原文:
=====
思路1: DFS,對於每個門進行一次DFS搜索,記錄每個位置對每個門的距離,當有更小距離的門時更新這個數值
public void WallsAndGates(int[][] rooms) {
for (int i = 0; i < rooms.GetLength(0); i++)
{
for (int j = 0; j < rooms[i].GetLength(0); j++)
{
if (rooms[i][j] == 0)
{
DFS(rooms, i, j, 0);
}
}
}
}
void DFS(int[][] rooms, int x, int y, int val)
{
if (x < 0 || x >= rooms.GetLength(0))
return;
if (y < 0 || y >= rooms[x].GetLength(0))
return;
if (rooms[x][y] < val)
return;
rooms[x][y] = val;
DFS(rooms, x + 1, y, val + 1);
DFS(rooms, x, y + 1, val + 1);
DFS(rooms, x - 1, y, val + 1);
DFS(rooms, x, y - 1, val + 1);
}
思路2: 多源BFS,先把每個門都壓入隊列中,然後進行BFS搜索,BFS搜索保證了每個位置只需要遍歷到一次,第一次搜索到時一定是最短距離,因此這種算法對於大量數據時肯定會更優秀
private List<int[]> directions = new List<int[]>(){new int[]{1, 0}, new int[]{-1, 0},new int[]{0, 1},new int[]{0, -1}};
private const int INF = 2147483647;
public void WallsAndGates(int[][] rooms)
=====
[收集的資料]
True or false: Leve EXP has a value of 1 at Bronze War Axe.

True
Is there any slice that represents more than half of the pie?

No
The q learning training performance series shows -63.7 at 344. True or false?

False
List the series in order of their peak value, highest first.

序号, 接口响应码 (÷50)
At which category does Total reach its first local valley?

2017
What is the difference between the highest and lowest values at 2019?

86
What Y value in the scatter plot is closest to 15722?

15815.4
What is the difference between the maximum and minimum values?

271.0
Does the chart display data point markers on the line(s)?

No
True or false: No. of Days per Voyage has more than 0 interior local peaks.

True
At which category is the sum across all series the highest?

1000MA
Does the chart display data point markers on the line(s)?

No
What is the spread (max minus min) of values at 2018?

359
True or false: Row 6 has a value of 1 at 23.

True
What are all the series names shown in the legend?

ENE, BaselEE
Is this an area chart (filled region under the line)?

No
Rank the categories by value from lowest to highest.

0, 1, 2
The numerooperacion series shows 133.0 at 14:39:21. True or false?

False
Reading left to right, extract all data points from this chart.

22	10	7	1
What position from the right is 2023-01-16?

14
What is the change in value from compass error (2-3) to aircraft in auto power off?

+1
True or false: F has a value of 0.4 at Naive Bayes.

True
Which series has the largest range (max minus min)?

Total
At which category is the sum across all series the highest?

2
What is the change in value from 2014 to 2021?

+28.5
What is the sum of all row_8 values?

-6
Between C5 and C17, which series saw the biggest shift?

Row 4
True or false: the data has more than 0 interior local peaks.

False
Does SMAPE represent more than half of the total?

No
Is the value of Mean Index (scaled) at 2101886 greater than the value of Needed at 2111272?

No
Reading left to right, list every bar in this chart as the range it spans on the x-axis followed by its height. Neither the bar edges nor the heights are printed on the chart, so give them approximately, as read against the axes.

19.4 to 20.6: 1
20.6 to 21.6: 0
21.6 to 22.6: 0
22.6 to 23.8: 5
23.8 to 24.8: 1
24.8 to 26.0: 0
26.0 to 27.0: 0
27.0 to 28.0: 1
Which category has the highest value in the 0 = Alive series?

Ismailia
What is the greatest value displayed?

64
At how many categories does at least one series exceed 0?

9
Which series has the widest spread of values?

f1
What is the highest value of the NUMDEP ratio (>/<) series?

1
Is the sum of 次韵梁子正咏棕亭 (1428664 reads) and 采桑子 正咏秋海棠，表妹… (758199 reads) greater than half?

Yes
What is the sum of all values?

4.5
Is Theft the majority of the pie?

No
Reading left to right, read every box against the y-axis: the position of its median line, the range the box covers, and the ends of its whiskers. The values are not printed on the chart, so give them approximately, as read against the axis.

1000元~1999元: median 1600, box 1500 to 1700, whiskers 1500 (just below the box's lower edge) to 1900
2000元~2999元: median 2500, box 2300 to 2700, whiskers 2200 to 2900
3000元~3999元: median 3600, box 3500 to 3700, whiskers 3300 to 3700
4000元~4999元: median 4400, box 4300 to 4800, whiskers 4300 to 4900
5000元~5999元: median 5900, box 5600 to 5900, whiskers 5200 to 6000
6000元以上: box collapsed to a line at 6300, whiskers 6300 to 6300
=====
題目要求 A:
原文的思路2採用的是哪種搜索方法?
題目要求 B:
請輸出原文中從“思路1: DFS,對於每個門”起至“(rooms[i][j] == 0)”止的這一段,一字不改。

參考答案 A:
多源BFS。

參考答案 B:
思路1: DFS,對於每個門進行一次DFS搜索,記錄每個位置對每個門的距離,當有更小距離的門時更新這個數值
public void WallsAndGates(int[][] rooms) {
for (int i = 0; i < rooms.GetLength(0); i++)
{
for (int j = 0; j < rooms[i].GetLength(0); j++)
{
if (rooms[i][j] == 0)